* EXERCISE BRIEF: Pull out every line below containing the word "will".

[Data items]

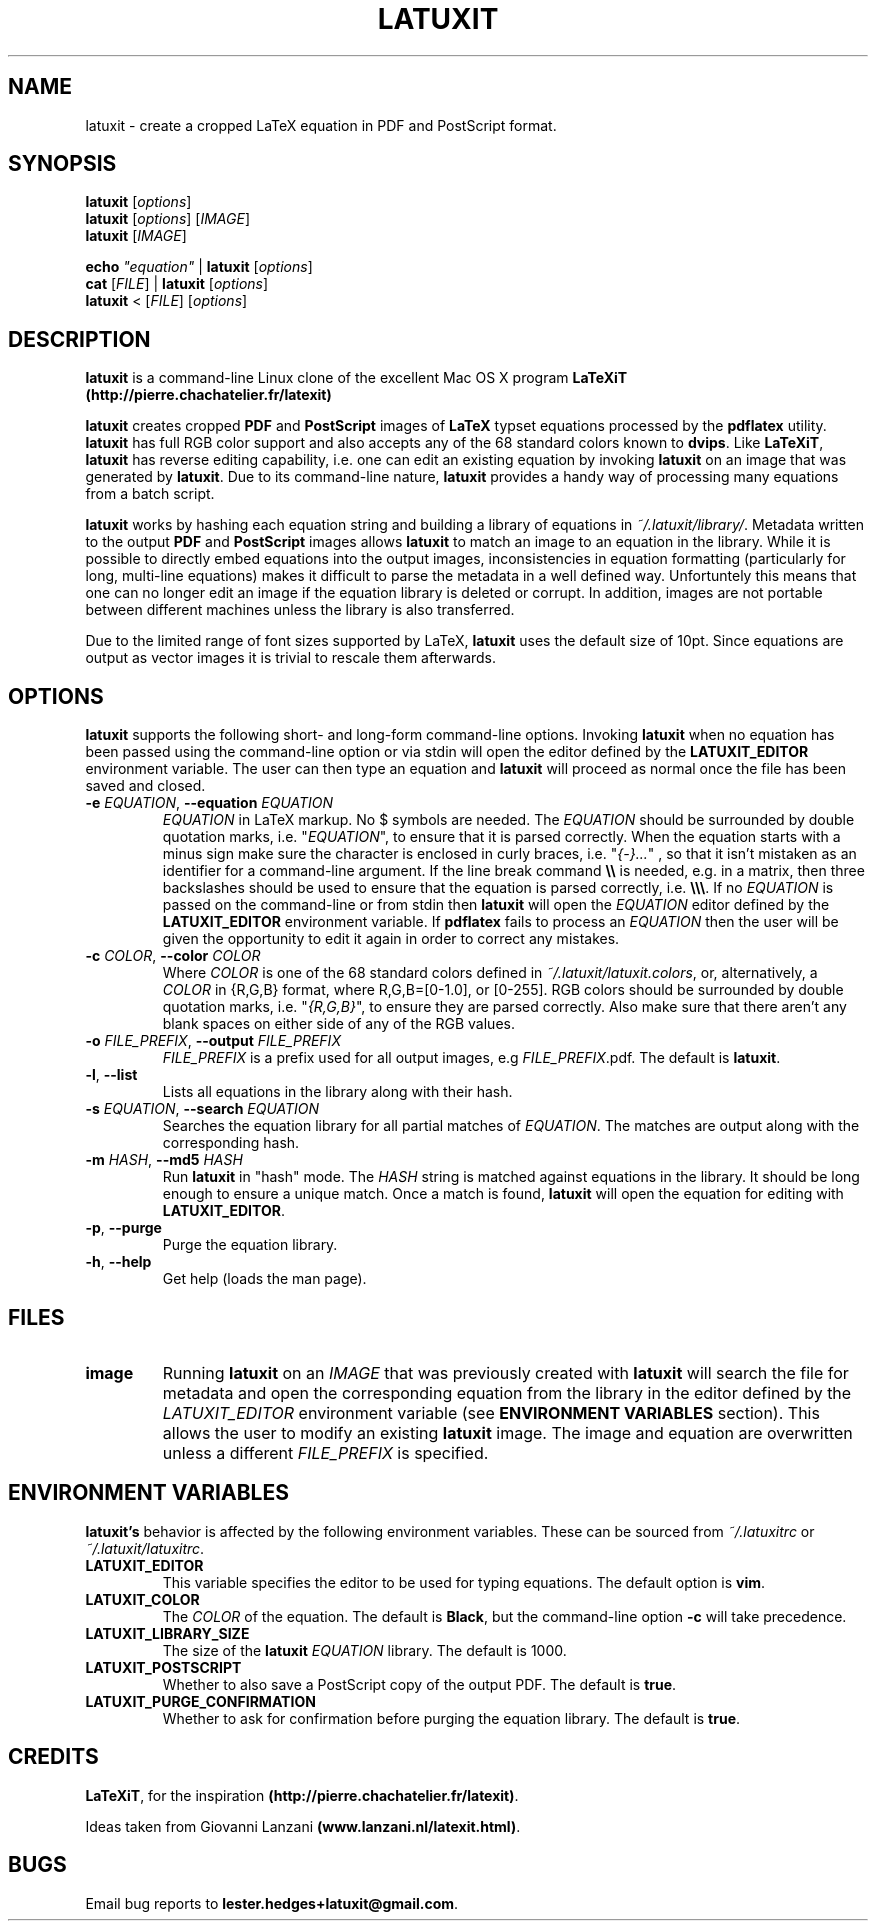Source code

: .\" latuxit man page
.if !\n(.g \{\
.   if !\w|\*(lq| \{\
.       ds lq ``
.       if \w'\(lq' .ds lq "\(lq
.   \}
.   if !\w|\*(rq| \{\
.       ds rq ''
.       if \w'\(rq' .ds rq "\(rq
.   \}
.\}
.de Id
.ds Dt \\$4
..
.Id $Id: latuxit.1,v 1.00 2014/05/15 17:43:32 lester Exp $
.TH LATUXIT 1 \*(Dt "Lester Hedges"
.SH NAME
latuxit \- create a cropped LaTeX equation in PDF and PostScript format.
.SH SYNOPSIS
.B latuxit
.RI [ options ]
.br
.B latuxit
.RI [ options ]
.RI [ IMAGE ]
.br
.B latuxit
.RI [ IMAGE ]
.P
.B echo
.RI \fI"equation\fI"
|
.B latuxit
.RI [ options ]
.br
.B cat
.RI [ FILE ]
|
.B latuxit
.RI [ options ]
.br
.B latuxit
<
.RI [ FILE ]
.RI [ options ]
.SH DESCRIPTION
.PP
.B latuxit
is a command-line Linux clone of the excellent Mac OS X program
.B LaTeXiT (http://pierre.chachatelier.fr/latexit)
.PP
.B latuxit
creates cropped
.B PDF
and
.B PostScript
images of
.B LaTeX
typset equations processed by the
.B pdflatex
utility.
.B latuxit
has full RGB color support and also accepts any of the 68 standard colors known
to
.BR dvips .
Like
.BR LaTeXiT ,
.B latuxit
has reverse editing capability, i.e. one can edit an existing equation by
invoking
.B latuxit
on an image that was generated by
.BR latuxit .
Due to its command-line nature,
.B latuxit
provides a handy way of processing many equations from a batch script.
.PP
.B latuxit
works by hashing each equation string and building a library of equations in
.IR ~/.latuxit/library/ .
Metadata written to the output
.B PDF
and
.B PostScript
images allows
.B latuxit
to match an image to an equation in the library. While it is possible to
directly embed equations into the output images, inconsistencies in equation
formatting (particularly for long, multi-line equations) makes it difficult to
parse the metadata in a well defined way. Unfortuntely this means that one can
no longer edit an image if the equation library is deleted or corrupt. In
addition, images are not portable between different machines unless the library
is also transferred.
.PP
Due to the limited range of font sizes supported by LaTeX,
.B latuxit
uses the default size of 10pt. Since equations are output as vector images it
is trivial to rescale them afterwards.
.SH OPTIONS
.B
latuxit
supports the following short- and long-form command-line options. Invoking
.B latuxit
when no equation has been passed using the command-line option or via stdin
will open the editor defined by the
.B LATUXIT_EDITOR
environment variable. The user can then type an equation and
.B latuxit
will proceed as normal once the file has been saved and closed.
.TP
.BI \-e " EQUATION" "\fR,\fP \-\^\-equation "EQUATION
.I EQUATION
in LaTeX markup. No $ symbols are needed. The
.I EQUATION
should be surrounded by double quotation marks, i.e. "\fIEQUATION\fP"\fR, to
ensure that it is parsed correctly. When the equation starts with a minus
sign make sure the character is enclosed in curly braces,
i.e. "\fI{-}...\fP"\fR , so that it isn't mistaken as an identifier for a
command-line argument. If the line break command
.B \e\e
is needed, e.g. in a matrix, then three backslashes should be used to ensure
that the equation is parsed correctly, i.e.
.BR \e\e\e .
If no
.I EQUATION
is passed on the command-line or from stdin then
.B latuxit
will open the
.I EQUATION
editor defined by the
.B LATUXIT_EDITOR
environment variable. If
.B pdflatex
fails to process an
.I EQUATION
then the user will be given the opportunity to edit it again in order to
correct any mistakes.
.TP
.BI \-c " COLOR" "\fR,\fP \-\^\-color "COLOR
Where
.I COLOR
is one of the 68 standard colors defined in
.IR ~/.latuxit/latuxit.colors ,
or, alternatively, a
.I COLOR
in {R,G,B} format, where R,G,B=[0\-1.0], or [0\-255]. RGB colors should be
surrounded by double quotation marks, i.e. "\fI{R,G,B}\fP"\fR, to ensure
they are parsed correctly. Also make sure that there aren't any blank spaces
on either side of any of the RGB values.
.TP
.BI \-o " FILE_PREFIX" "\fR,\fP \-\^\-output "FILE_PREFIX
.I FILE_PREFIX
is a prefix used for all output images, e.g
.IR FILE_PREFIX .pdf.
The default is
.BR latuxit .
.TP
.BR \-l ", " \-\^\-list
Lists all equations in the library along with their hash.
.TP
.BI \-s " EQUATION" "\fR,\fP \-\^\-search "EQUATION
Searches the equation library for all partial matches of
.IR EQUATION .
The matches are output along with the corresponding hash.
.TP
.BI \-m " HASH" "\fR,\fP \-\^\-md5 "HASH
Run
.B latuxit
in "hash" mode. The
.I HASH
string is matched against equations in the library. It should be long enough to
ensure a unique match. Once a match is found,
.B latuxit
will open the equation for editing with
.BR LATUXIT_EDITOR .
.TP
.BR \-p ", " \-\^\-purge
Purge the equation library.
.TP
.BR \-h ", " \-\^\-help
Get help (loads the man page).
.
.SH FILES
.TP
.B image
Running
.B latuxit
on an
.I IMAGE
that was previously created with
.B latuxit
will search the file for metadata and open the corresponding equation from the
library in the editor defined by the
.I LATUXIT_EDITOR
environment variable (see
.B ENVIRONMENT VARIABLES
section). This allows the user to modify an existing
.B latuxit
image. The image and equation are overwritten unless a different
.I FILE_PREFIX
is specified.
.SH "ENVIRONMENT VARIABLES"
.B latuxit's
behavior is affected by the following environment variables. These
can be sourced from
.I ~/.latuxitrc
or
.IR ~/.latuxit/latuxitrc .
.TP
.B LATUXIT_EDITOR
This variable specifies the editor to be used for typing equations. The default
option is
.BR vim .
.TP
.B LATUXIT_COLOR
The
.I COLOR
of the equation. The default is
.BR Black ,
but the command-line option
.B \-c
will take precedence.
.TP
.B LATUXIT_LIBRARY_SIZE
The size of the
.B latuxit
.I EQUATION
library. The default is 1000.
.TP
.B LATUXIT_POSTSCRIPT
Whether to also save a PostScript copy of the output PDF. The default is
.BR true .
.TP
.B LATUXIT_PURGE_CONFIRMATION
Whether to ask for confirmation before purging the equation library. The default
is
.BR true .
.SH CREDITS
.PP
.BR LaTeXiT ,
for the inspiration
.BR (http://pierre.chachatelier.fr/latexit) .
.PP
Ideas taken from Giovanni Lanzani
.BR (www.lanzani.nl/latexit.html) .
.SH BUGS
.PP
Email bug reports to
.BR lester.hedges+latuxit@gmail.com .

* RESPONSE AREA:
will open the editor defined by the
will proceed as normal once the file has been saved and closed.
will open the
then the user will be given the opportunity to edit it again in order to
will open the equation for editing with
will search the file for metadata and open the corresponding equation from the
will take precedence.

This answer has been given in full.